2002-2003 Science Planning Summary

Biology & Medicine

Dr. Polly Penhale
Program Manager

BO-005-M

NSF/OPP 99-09841
Station: McMurdo Station
RPSC POC: Rob Robbins
Research Site(s): McMurdo Sound

Antifreeze proteins in antarctic fishes: Ecological and organismal physiology, protein structure-function and mechanism, genetics, and evolution
Dr. Arthur L. DeVries
University of Illinois Urbana
Molecular and Integrative Physiology Department
adevries@uiuc.edu
Dr. ChiHing Cheng-DeVries
University of Illinois, Urbana

Deploying Team Members: Christina C Cheng-Devries . Paul Cziko . Arthur L De Vries . Clive W Evans . Kevin C Hoefling . Luke H Hunt . Nelyn E Soto
Research Objectives: Despite temperatures that can dip below 0°C, antarctic waters provide a life sustaining environment for a number of fish species. How are they able to take the most frigid waters on earth through their gills without themselves freezing? A primary reason are the so-called antifreeze proteins, an adaptation found in a number of polar and subpolar species. The Southern Ocean provides the ideal laboratory and molecular biology the ideal probe to study this phenomenon.

This group studies the physiology of fish and larvae from these waters to see how ice grows in biological tissues -- a crystallization process called nucleation -- and how antifreeze glycoproteins (AFGP) inhibit it. The antifreeze function has enabled the antarctic notothenioids to colonize their frigid habitats very successfully. These researchers are mounting comprehensive multidisciplinary analyses of this adaptation at the level of the gene as well as the protein.

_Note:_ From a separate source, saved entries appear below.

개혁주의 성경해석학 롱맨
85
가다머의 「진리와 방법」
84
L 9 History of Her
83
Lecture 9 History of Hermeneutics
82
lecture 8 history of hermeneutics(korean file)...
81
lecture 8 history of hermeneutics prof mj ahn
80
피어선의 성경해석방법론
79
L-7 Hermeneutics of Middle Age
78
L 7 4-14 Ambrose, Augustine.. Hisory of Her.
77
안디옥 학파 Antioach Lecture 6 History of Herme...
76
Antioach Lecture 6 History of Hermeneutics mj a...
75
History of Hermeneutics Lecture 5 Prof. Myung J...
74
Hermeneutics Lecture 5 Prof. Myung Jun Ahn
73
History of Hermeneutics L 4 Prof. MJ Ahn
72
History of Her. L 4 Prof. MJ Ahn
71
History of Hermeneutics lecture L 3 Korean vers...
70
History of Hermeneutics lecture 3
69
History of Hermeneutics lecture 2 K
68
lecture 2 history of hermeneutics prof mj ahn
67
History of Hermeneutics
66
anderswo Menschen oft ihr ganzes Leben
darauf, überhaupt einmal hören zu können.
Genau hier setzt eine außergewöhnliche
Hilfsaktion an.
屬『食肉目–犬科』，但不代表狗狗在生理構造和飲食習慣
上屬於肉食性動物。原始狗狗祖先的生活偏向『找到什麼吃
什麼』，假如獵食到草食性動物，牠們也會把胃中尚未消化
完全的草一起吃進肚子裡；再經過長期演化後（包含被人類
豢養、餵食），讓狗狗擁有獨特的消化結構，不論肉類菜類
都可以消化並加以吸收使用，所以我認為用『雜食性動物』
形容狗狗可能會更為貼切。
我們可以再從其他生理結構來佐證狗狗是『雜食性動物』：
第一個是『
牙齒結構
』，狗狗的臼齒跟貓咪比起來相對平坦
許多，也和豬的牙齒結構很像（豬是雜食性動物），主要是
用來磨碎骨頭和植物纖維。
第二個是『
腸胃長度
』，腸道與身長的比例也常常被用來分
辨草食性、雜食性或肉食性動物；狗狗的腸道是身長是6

This season, deploying team members will:

- Investigate the relationship between the severity of different antarctic marine environments (McMurdo vs. Peninsula) on notothenoid fish antifreeze capacity and function.

- Characterize the antifreeze capacity at both the gene and protein levels of representative species from the five antarcticfamilies of notothenoid fish.

- Characterize the evolution of AFGP gene families and the suborder Notothenoidei using molecular and cytogenetics techniques.


Field Season Overview:
Project team members plan to establish fishing stations on the annual sea ice of McMurdo Sound. The support contractor's crew will drill new holes with the Reed Drill as fish captures dwindle at existing holes. Fish will be captured by diving and setting fish traps. Live specimens will be transported by tracked vehicle to the aquarium at McMurdo Station for further study.

Team members will make day trips by helicopter to the ice edge and to Bratina Island, where there they will deploy fish traps and take conductivity, temperature, and depth (CTD) readings at discrete depths to determine seawater conditions at the collection sites. CTD casts will also be conducted at other sites and at various depths in McMurdo Sound to determine the hydrographic conditions and level of iciness encountered by the McMurdo Sound fish species.

Researchers will travel by helicopter to Cape Bird, where they will deploy a temperature and pressure data logger in about 30 feet of water. The data logger will be left to collect data for one year.

Divers will retrieve developing dragonfish eggs or hatchlings from in situ cages set up during the 2000-2001 field season. They will also collect fertilized eggs of other species at sites in McMurdo Sound. Fertilized eggs will be hatched in the Crary Lab aquarium to study the expression levels of antifreeze glycoproteins during development. Some samples will be returned to the home institution for further analysis.